Wbiegła do mieszkania obecnej opiekunki prosto z klatki i wygodnie rozsiadła się na kanapie

Możliwe, że się zgubiła, albo została wyrzucona przez poprzednich właścicieli. Z całą pewnością jest domowa - bardzo mrucząca o nienagannych manierach. Zawsze korzysta z kuwetki, starannie dba o futerko i nigdy nie drapie mebli.
Kicia chętnie się bawi, uwielbia biegać za piłeczkami - jest w niej peeełno życia.

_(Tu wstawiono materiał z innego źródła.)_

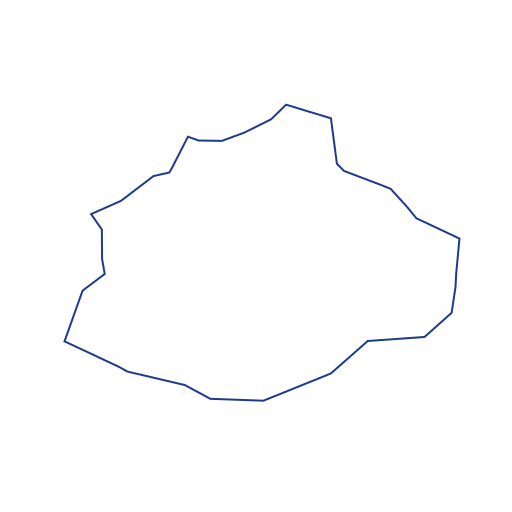 outline of Bu'rd, Övörhangay, Mongolia, rotated 350°
{"feature_id": "93677404B24392895024696", "entity_name": "Bu'rd", "entity_type": "district", "adm_level": 2, "iso_a3": "MNG", "parent_name": "Mongolia", "parent_adm1": "Övörhangay", "projection": "orthographic", "projection_center": [103.904, 47.077], "detail": "fine", "context": "isolated", "style": "outline", "palette": "blue", "viewbox_px": 512, "rotation_deg": 350, "n_neighbors": 0, "source": "geoboundaries", "source_scale": "gbopen_adm2", "svg_char_len": 620}
<svg xmlns="http://www.w3.org/2000/svg" viewBox="0 0 512 512"><g transform="rotate(350 256 256)"><path d="M407.9,365.0L438.8,345.9L446.7,322.3L446.9,321.9L450.2,307.7L459.4,274.2L420.5,246.7L412.6,232.7L400.2,213.2L391.0,207.5L357.4,187.5L351.7,179.2L353.7,133.4L328.6,120.7L311.9,112.2L294.6,124.0L265.7,132.5L242.4,136.7L219.5,132.3L209.7,126.7L189.5,153.4L185.2,158.7L168.9,159.5L132.7,178.2L100.9,186.1L108.8,203.2L103.9,232.2L103.9,247.4L79.2,260.0L52.6,306.8L101.8,341.4L109.3,347.5L163.6,370.8L186.2,388.7L238.2,399.8L309.3,384.7L351.3,359.1L407.9,365.0Z" fill="none" stroke="#1e3a8a" stroke-width="2"/></g></svg>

I jest bardzo skoczna!
Oczywiście, jak przystało na kota, najchętniej sypia na poduszce dużego.
Uwielbia być głaskana i miziana, ale upomina się o pieszczoty sama, nie przepada też za dłuższym siedzeniem na człowieczych rękach.
Delikatna w budowie niczym bengalek. Ma śliczne szarawe futerko z cieniutkimi, symetrycznymi prążkami.
Pięknie pozuje, choć trzeba raczej spieszyć się z klikaniem. Nie usiedzi długo w miejscu

Kicia jest zaszczepiona.
(mogłabym prosić kogoś o dodanie zdjęć?, bo zacina mi sie strasznie imageshack)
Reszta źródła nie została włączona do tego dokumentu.